1 Cup Diced Onion, 2 Russet Potatoes, 1 Carrot
Preheat your pot to medium-high heat
Season your chicken thighs in a bowl with garlic powder, pepper, and seasoning salt
1 Tbsp Garlic Powder, 1 Tbsp Pepper, 1 Tbsp Seasoning Salt
In a pan add in your butter and olive oil
2 Tbsp Butter, 1 Tbsp Olive oil
Once the butter has melted down add your chicken into the pan and place a lid on the pot for about 10 minutes. At the halfway mark (5 minutes) flip the chicken and add the top back on for the remaining time.
3 Chicken Breast
Take your chicken out and place it to the side on a clean plate
In the same pot add in your chop carrots, chopped onions, and minced garlic. Allow cooking until they become tender
1 Cup Diced Onion, 1 Carrot, 1 Tbsp Minced Garlic
Mix your chicken broth and cornstarch together. Once the cornstarch has dissolved add the mixture to the pot.

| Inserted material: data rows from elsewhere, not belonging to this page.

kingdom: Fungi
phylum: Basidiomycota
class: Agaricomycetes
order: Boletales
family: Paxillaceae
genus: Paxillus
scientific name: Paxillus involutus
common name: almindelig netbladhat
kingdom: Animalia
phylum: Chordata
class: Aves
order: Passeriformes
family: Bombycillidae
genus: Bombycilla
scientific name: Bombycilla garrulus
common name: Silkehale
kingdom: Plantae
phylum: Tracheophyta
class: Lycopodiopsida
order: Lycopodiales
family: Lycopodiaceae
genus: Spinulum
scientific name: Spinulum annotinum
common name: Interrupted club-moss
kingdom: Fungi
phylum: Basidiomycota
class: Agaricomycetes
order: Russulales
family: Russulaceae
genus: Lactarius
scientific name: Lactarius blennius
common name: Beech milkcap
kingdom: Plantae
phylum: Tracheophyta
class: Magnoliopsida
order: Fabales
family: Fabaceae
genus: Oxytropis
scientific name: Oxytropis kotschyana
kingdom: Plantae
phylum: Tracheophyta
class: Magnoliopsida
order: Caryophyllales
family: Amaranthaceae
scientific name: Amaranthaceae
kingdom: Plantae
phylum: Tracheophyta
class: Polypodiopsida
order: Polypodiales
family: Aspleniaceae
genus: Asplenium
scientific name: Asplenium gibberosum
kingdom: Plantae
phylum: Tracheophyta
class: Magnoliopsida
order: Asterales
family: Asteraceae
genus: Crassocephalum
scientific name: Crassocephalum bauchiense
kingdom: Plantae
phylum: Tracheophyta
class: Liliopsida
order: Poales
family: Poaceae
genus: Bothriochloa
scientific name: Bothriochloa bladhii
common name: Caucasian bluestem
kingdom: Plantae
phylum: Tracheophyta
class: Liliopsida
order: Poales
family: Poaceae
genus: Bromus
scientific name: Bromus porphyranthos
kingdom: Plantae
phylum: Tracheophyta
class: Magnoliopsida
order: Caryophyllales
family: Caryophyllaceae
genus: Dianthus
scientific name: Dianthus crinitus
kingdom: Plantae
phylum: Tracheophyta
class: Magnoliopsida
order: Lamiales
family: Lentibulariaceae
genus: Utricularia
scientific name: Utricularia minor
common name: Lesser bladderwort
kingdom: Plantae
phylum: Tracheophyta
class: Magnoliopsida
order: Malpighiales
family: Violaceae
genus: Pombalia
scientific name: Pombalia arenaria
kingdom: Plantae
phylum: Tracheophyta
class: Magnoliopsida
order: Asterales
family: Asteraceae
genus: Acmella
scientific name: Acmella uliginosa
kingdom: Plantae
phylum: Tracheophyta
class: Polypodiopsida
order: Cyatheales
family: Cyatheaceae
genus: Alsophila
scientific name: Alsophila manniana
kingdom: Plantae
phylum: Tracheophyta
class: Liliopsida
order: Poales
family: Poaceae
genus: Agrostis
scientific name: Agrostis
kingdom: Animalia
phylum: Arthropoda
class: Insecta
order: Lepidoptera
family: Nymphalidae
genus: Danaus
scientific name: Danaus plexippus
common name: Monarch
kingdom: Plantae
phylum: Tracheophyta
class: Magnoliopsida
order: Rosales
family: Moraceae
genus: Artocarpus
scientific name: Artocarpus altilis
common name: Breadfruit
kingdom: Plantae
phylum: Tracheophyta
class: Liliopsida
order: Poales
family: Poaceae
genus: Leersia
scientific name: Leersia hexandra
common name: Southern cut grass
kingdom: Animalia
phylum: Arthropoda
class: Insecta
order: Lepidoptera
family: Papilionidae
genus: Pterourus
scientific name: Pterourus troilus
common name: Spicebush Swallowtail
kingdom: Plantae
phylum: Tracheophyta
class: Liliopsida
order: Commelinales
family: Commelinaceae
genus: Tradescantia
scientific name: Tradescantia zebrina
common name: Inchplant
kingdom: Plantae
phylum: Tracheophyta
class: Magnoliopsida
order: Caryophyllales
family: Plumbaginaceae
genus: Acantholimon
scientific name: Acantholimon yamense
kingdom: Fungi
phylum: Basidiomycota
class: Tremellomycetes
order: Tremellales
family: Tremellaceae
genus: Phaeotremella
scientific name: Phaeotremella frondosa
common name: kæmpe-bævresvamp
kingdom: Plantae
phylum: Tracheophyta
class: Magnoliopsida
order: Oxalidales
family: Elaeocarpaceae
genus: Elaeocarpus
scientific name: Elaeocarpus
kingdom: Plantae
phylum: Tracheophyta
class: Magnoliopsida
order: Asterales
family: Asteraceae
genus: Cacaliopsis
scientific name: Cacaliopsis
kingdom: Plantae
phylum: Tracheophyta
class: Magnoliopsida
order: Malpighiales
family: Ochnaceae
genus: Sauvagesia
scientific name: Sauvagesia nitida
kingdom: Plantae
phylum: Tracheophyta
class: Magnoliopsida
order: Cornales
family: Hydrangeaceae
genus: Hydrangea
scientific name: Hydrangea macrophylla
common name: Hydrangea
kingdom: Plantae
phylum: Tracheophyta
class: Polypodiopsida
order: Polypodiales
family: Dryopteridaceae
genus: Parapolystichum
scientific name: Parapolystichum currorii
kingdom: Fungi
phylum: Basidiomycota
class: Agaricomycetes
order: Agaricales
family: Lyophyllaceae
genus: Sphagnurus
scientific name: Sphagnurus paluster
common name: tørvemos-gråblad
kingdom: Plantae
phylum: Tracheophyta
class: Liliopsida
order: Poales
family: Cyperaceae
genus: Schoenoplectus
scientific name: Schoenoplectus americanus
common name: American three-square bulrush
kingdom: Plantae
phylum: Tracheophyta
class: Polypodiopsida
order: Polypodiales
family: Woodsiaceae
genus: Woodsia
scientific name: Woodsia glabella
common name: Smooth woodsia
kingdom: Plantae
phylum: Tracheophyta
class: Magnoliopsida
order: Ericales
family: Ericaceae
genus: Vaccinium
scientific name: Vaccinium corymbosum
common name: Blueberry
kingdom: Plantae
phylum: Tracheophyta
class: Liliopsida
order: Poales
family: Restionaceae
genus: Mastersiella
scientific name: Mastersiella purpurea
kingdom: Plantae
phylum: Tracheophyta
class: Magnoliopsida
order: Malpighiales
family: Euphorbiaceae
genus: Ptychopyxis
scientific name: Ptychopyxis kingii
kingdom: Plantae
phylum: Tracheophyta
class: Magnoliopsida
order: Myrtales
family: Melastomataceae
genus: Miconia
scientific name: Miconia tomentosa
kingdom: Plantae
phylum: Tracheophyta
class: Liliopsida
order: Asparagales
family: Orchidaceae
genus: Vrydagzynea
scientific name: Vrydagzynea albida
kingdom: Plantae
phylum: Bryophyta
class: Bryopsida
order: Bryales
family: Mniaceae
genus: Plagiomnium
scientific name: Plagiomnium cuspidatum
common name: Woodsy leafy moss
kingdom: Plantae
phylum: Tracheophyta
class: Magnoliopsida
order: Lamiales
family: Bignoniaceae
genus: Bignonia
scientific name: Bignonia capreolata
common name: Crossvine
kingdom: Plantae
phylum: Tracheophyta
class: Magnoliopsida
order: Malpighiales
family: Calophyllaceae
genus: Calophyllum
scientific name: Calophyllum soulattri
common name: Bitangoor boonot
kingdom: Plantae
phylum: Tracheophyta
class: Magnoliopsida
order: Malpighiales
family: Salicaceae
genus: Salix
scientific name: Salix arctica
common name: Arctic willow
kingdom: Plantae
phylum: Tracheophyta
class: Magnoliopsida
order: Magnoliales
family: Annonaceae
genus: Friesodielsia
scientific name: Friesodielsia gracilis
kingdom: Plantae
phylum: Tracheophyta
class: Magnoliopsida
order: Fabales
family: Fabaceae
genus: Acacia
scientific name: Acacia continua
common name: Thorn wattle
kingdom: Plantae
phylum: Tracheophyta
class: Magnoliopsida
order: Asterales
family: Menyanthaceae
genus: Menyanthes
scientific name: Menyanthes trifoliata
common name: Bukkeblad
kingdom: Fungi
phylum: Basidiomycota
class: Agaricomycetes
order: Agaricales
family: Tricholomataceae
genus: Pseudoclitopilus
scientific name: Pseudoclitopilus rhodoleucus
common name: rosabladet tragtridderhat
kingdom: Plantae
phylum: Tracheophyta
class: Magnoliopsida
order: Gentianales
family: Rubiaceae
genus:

3 Cups Chicken broth, 1 1/2 Tbsp Cornstarch
Next, allow to come to a boil and add in your chopped potatoes.
2 Russet Potatoes
Once you add in your potatoes, immediately add in your seasonings. Garlic, garlic powder, pepper, and bay leave and stir
Salt To Taste, Pepper To Taste, 1 Bay Leave, 1 Tsp Garlic Powder
Add your browned chicken back into the pot and stir
Place the lid on the pot turn your stove to medium-low and allow to simmer for 30 minutes or until your meat is thoroughly cooked and your gravy has thickened.